С КАЖДЫМ ГОДОМ закручивание гаек проявляется все отчетливее. В 1926 году запрещено общество нудистов «Долой стыд», милиции дано прямое указание удалять голых людей с улиц. В 1929 году «закрыт» жанр советского «ню» в фотографии и живописи. Сексуальное воспитание молодежи прекращается, научные работы на эту тему сворачиваются, иностранные специалисты уезжают. Вновь вводится уголовное наказание за гомосексуализм, запрещаются аборты, ограничивается свобода разводов, практически прекращается производство контрацептивов. В 1944 году в СССР был принят указ о необходимости регистрировать браки и усложнена процедура развода – созданы комиссии, которым надо было объяснять его причину.

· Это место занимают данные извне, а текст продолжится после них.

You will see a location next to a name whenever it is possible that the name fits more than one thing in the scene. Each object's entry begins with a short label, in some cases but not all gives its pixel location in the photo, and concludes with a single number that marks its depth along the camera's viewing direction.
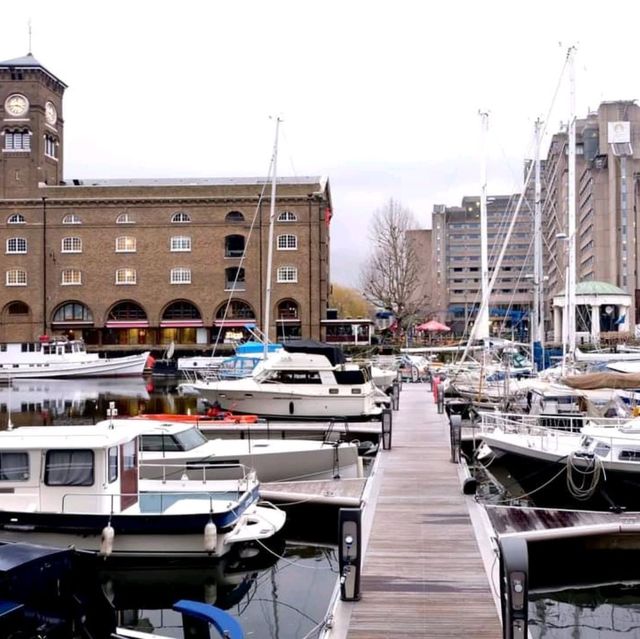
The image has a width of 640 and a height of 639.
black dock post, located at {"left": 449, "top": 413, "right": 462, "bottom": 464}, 20.92
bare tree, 74.88
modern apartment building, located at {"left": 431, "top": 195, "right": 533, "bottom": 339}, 153.38
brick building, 78.25
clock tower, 81.62
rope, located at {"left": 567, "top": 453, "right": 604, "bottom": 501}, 18.16
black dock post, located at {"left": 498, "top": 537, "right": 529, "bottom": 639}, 8.83
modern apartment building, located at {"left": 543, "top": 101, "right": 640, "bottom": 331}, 100.50
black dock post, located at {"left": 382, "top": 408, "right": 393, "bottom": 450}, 23.14
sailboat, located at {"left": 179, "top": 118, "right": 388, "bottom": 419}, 32.84
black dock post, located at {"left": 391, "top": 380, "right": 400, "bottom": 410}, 34.05
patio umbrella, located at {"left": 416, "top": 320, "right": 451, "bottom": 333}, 65.38
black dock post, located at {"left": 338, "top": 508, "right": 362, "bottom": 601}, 11.02
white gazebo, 77.44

Учитывая мощнейший идеологический пресс, такие меры, разумеется, дали свои плоды – общественное мнение снова стало склоняться к тому, что «семья – ячейка общества», а основа порядка – моногамность. Некоторое оживление возникло в период хрущевской оттепели – под воздействием сексуальной революции на Западе. Отголоски ее дошли и до нас, пусть с опозданием: в стране появились и юбки покороче, и макияж поярче, и развод уже не всегда означал крах карьеры, а к внебрачным детям стали относиться без ярого осуждения. Но оттепель закончилась, и поздний СССР снова надолго застыл в угрюмом морализаторстве. «В этих ваших танцах никакой идеологии, одно половое трение» – фраза тех времен. Но однополая любовь и полигамные отношения, разумеется, никуда не делись, просто ушли в подполье. Что интересно, советская власть их особо и не шпыняла, если, конечно, целенаправленно не высовывались. Да, уголовная статья за гомосексуализм не была мертвой: ежегодно по ней осуждались сотни человек. Но большинство гомосексуалистов милиция и КГБ не трогали, составляя полное досье. В «голубых списках» можно было обнаружить «звезд» крупнейшей величины, так что советская власть как бы говорила сторонникам нетрадиционной ориентации: «Ты не отсвечиваешь, и я тебя не вижу».